Amsterdam born and raised, Sean van den Steenhoven stumbled into graphic design during his time playing bass guitar in several bands. “It was, and I’m sure still is, very common to create your own visuals for upcoming shows,” he recalls. After falling in love with this DIY approach, he decided to apply for the University of the Arts Utrecht where he is now in his final year studying graphic design.
When initially starting the course, Sean was “hoping to continue creating posters for the next four years.” However, his understanding of the discipline massively changed and so his “interests really shifted from ‘making things that look cool’ to creating content that triggers.” Ranging from album covers to exhibition identities, Sean has developed a largely monochromatic aesthetic that places an emphasis on the hierarchy of typography to clearly communicate information.
“I am always really excited to see people who use their voice as a design tool,” he explains, “our voice is the most primary tool we possess to make a statement or send a message and I think it fits perfectly with the idea of the designer as auteur.” Recently, this has manifested in a series of projects taking inspiration from the non-designed aesthetic of cheap paper, stapled or folded booklets. “There’s something pure about these small independent publications that attract my attention,” he tells It’s Nice That.

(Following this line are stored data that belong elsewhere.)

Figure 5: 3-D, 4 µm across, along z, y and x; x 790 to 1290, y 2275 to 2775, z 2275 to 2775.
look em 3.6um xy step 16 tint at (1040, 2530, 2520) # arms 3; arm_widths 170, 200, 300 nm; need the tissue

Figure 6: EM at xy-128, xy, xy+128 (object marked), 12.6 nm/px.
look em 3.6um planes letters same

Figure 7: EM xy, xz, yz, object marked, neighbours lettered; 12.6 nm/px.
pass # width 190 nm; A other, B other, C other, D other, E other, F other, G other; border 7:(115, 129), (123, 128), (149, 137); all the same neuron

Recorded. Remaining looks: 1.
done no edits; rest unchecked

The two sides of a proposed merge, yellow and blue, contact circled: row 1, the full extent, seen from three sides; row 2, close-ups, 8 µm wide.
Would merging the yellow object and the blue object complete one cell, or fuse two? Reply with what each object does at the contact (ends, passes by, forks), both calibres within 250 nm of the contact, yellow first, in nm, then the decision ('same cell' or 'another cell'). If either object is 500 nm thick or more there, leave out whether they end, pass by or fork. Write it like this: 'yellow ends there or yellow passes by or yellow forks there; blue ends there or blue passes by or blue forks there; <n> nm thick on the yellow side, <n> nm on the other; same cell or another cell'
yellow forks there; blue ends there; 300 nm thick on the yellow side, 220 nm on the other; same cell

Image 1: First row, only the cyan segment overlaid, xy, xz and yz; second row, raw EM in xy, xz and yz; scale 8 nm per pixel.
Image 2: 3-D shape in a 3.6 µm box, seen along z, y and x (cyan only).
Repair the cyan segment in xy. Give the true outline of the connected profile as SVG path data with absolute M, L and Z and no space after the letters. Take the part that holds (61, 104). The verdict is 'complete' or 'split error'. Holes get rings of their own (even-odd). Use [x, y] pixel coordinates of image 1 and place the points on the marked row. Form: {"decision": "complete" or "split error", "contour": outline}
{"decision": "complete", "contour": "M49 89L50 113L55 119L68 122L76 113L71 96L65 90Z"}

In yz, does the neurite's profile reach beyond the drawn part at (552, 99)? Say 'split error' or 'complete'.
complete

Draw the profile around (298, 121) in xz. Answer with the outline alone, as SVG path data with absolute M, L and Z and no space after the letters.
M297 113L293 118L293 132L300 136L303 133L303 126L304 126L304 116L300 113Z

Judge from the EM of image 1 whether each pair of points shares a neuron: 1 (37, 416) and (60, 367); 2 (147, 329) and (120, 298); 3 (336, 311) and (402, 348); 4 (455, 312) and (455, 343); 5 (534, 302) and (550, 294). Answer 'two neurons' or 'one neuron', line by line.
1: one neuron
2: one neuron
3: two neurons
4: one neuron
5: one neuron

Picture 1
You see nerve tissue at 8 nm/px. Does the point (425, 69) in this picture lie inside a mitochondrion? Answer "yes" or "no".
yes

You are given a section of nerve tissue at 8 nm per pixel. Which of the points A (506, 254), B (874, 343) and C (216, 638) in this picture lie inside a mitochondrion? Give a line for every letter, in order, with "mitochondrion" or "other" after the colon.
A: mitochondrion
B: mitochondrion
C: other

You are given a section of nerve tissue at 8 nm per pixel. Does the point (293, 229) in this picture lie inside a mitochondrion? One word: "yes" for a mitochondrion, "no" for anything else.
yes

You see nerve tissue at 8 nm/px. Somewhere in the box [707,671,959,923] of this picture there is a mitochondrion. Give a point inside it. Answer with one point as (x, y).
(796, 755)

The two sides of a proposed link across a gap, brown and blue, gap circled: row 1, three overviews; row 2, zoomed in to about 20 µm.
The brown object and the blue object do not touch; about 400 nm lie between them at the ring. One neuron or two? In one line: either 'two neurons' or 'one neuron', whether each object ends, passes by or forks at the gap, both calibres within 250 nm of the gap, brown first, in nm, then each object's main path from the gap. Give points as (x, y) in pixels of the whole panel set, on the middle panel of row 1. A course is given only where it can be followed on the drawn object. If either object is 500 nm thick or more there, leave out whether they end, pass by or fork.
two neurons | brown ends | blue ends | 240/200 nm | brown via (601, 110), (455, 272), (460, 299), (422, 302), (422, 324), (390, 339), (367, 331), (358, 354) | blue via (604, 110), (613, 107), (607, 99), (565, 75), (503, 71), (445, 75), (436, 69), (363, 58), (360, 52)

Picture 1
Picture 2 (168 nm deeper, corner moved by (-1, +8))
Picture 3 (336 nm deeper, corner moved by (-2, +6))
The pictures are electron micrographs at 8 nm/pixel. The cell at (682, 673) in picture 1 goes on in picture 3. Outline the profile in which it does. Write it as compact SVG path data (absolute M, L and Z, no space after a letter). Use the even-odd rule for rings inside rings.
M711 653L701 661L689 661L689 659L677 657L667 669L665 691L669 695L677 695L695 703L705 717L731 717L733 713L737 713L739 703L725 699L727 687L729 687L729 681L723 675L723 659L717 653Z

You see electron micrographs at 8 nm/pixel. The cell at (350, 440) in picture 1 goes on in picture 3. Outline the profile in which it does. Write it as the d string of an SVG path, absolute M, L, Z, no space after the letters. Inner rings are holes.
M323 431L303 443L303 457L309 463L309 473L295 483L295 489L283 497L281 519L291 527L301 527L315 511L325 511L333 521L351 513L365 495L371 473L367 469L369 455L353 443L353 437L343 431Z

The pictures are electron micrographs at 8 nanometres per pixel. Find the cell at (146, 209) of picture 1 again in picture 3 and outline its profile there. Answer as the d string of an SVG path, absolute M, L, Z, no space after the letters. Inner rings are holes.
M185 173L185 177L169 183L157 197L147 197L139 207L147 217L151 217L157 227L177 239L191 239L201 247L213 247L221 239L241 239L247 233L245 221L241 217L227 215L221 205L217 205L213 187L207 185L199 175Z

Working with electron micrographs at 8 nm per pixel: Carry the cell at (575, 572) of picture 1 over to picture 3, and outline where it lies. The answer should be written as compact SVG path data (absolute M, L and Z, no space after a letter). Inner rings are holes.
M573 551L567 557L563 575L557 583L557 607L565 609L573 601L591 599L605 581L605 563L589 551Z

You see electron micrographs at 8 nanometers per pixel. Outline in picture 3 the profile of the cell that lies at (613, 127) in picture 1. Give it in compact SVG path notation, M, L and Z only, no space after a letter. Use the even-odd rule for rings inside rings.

Sean’s approach to graphic design was largely shaped by an internship at Barcelona-based studio, Córdova Canillas. “I was amazed by how they messed with typographical rules I was so familiar with and were still able to create beautiful designs that were authentic and true,” he explains. During his time there, Sean was able to work on the art direction for a shoot featured in Tunica magazine’s sixth issue.
The project was inspired by Morena, a magazine Córdova Canillas works on which focusses on the relationship between the model and photographer. For Tunica, they took this concept and commissioned two Barcelona-based photographers – Julien Punchou and Kiwi Bravo – and provided them both with the same brief. The outcome is a series of diptychs which replicate eight paintings of Venus in the photographers’ own styles. “This was the first time that I played the role of art director and designed absolutely nothing. I think that was an amazing experience and I’m super grateful Córdova Canillas gave me that opportunity,” he explains.
With his background in music, it’s only natural that Sean applies his design skills to this world. In a project that showcases Sean’s black-and-white aesthetic that values language and articulation, he designed the album artwork for Benjamin Fro. When the “philosophical rapper” approached him to design his first solo record, he initially asked Sean to design just the cover of the CD. “I told him barely anyone has a CD player anymore and that his lyrics are way more suitable for reading,” Sean explains. As a result, they decided to release the entire album in book form where “all the attention is focussed on the lyrics and the design is very simplistic.”
This form of collaboration typifies Sean’s working practice: “In traditional cases, the designer has always been at the end of the process, while I find it so much more interesting to see what happens if you put the designer at the very beginning of it.” To get the best results, Sean tries to be as engaged as he can with every project from the outset, merging the content and visuals creating projects that practically design themselves.